Eleições no Peru: Keiko Fujimori assume liderança em disputa voto a voto

© Reuters/Alessandro Cinque/Leslie Moreno/Arquivo/Proibida reprodução

A disputa acirrada nas urnas peruanas

O cenário político no Peru atravessa um momento de extrema tensão com uma nova reviravolta na apuração do segundo turno presidencial. A candidata de direita, Keiko Fujimori, retomou a liderança na contagem oficial, superando o adversário de esquerda, Roberto Sánchez Palomino, por uma margem estreita de 561 votos. Com 98,2% das urnas processadas, o resultado reflete a polarização de um país dividido entre dois projetos antagônicos de nação.

eleições: cenário e impactos

A virada de Fujimori foi impulsionada significativamente pela conclusão da contagem dos votos vindos do exterior, onde a candidata obteve 63,4% da preferência, contra 36,5% de Sánchez. Este movimento alterou o equilíbrio que, até então, favorecia o candidato de esquerda, evidenciando a volatilidade de um pleito que mobiliza cerca de 27 milhões de eleitores aptos a votar.

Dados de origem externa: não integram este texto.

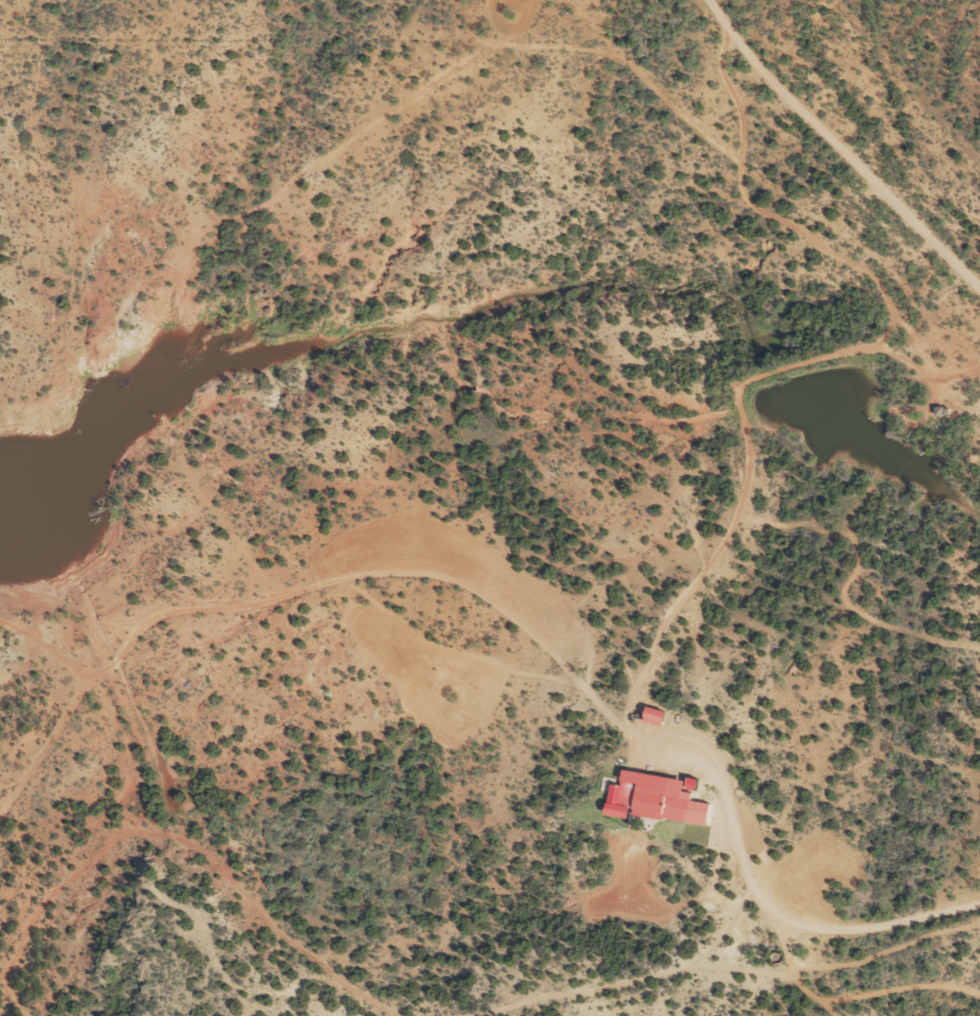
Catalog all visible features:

Contexto de incerteza e atas em observação

Apesar do avanço na apuração, o desfecho definitivo do processo eleitoral ainda deve demorar. A expectativa é que o resultado oficial seja anunciado apenas em julho, devido à existência de 1,4 mil atas eleitorais que permanecem sob observação. Esses documentos, questionados por irregularidades, passarão por uma análise rigorosa do Jurado Nacional Eleitoral (JNE) antes da validação final.

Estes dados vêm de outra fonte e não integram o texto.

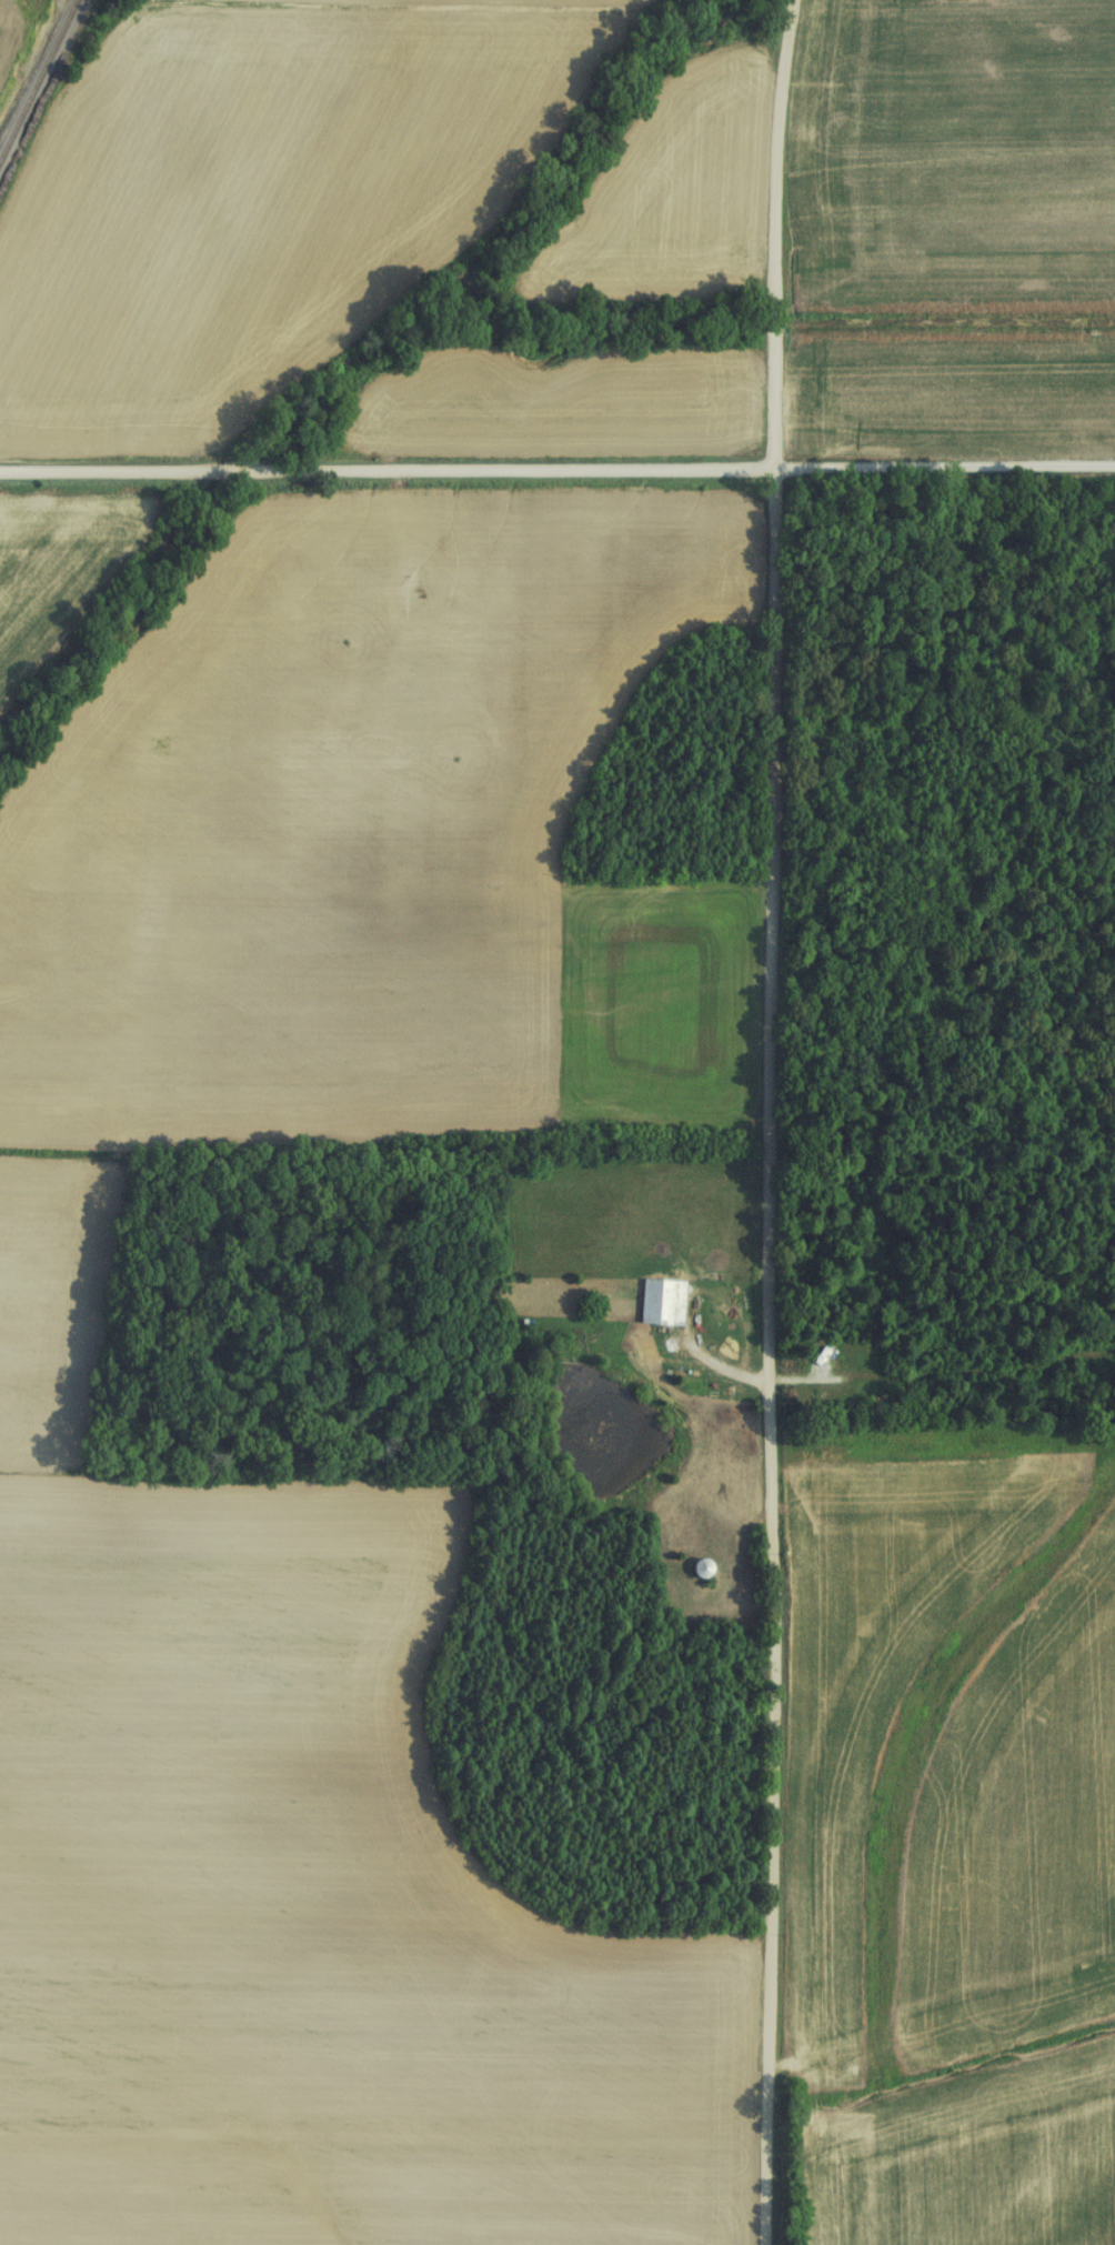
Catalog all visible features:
railway: (36, 75)
road: (776, 232)
road: (945, 465)
road: (387, 470)
building: (657, 1302)
road: (773, 1355)
building: (694, 1569)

O professor Gustavo Menon, da Universidade de São Paulo (USP), observa que a concentração dessas atas na região de Lima pode favorecer Fujimori, dado o histórico de votação da candidata na capital. O especialista destaca que a disputa voto a voto em um ambiente de desconfiança institucional reforça a percepção de um sistema político fragmentado, com dificuldades crônicas para a construção de consensos estáveis.

Crise política e o futuro do país

O próximo presidente do Peru enfrentará o desafio de governar um país marcado por uma década de instabilidade severa. O vencedor do pleito será o nono mandatário a ocupar o cargo em dez anos, um período que contabilizou duas renúncias e quatro destituições promovidas pelo Parlamento. A instabilidade institucional consolidou o Legislativo como o verdadeiro centro de poder no país sul-americano.

Para Menon, a eleição ilustra uma sociedade profundamente cindida. Enquanto o fujimorismo defende a continuidade de políticas privatizantes, Sánchez, aliado do ex-presidente Pedro Castillo, propõe uma refundação do Estado. Essa dicotomia entre a capital e o interior, somada às divergências de classe, projeta no processo eleitoral um antagonismo que vai além das urnas, conforme detalhado em análise da Agência Brasil.

Trajetória dos candidatos

Keiko Fujimori, filha do ex-ditador Alberto Fujimori, busca sua primeira vitória presidencial após três derrotas consecutivas em segundos turnos nos anos de 2011, 2016 e 2021. Sua trajetória é marcada pela herança política controversa de seu pai, condenado por violações de direitos humanos.

Em contrapartida, Roberto Sánchez, psicólogo e deputado federal, representa o legado do ex-presidente Pedro Castillo. A figura de Sánchez é vista por seus apoiadores como a voz das populações rurais e indígenas, enquanto seus críticos o associam à tentativa de golpe de Estado que levou à destituição e prisão de Castillo no presídio de Barbadillo.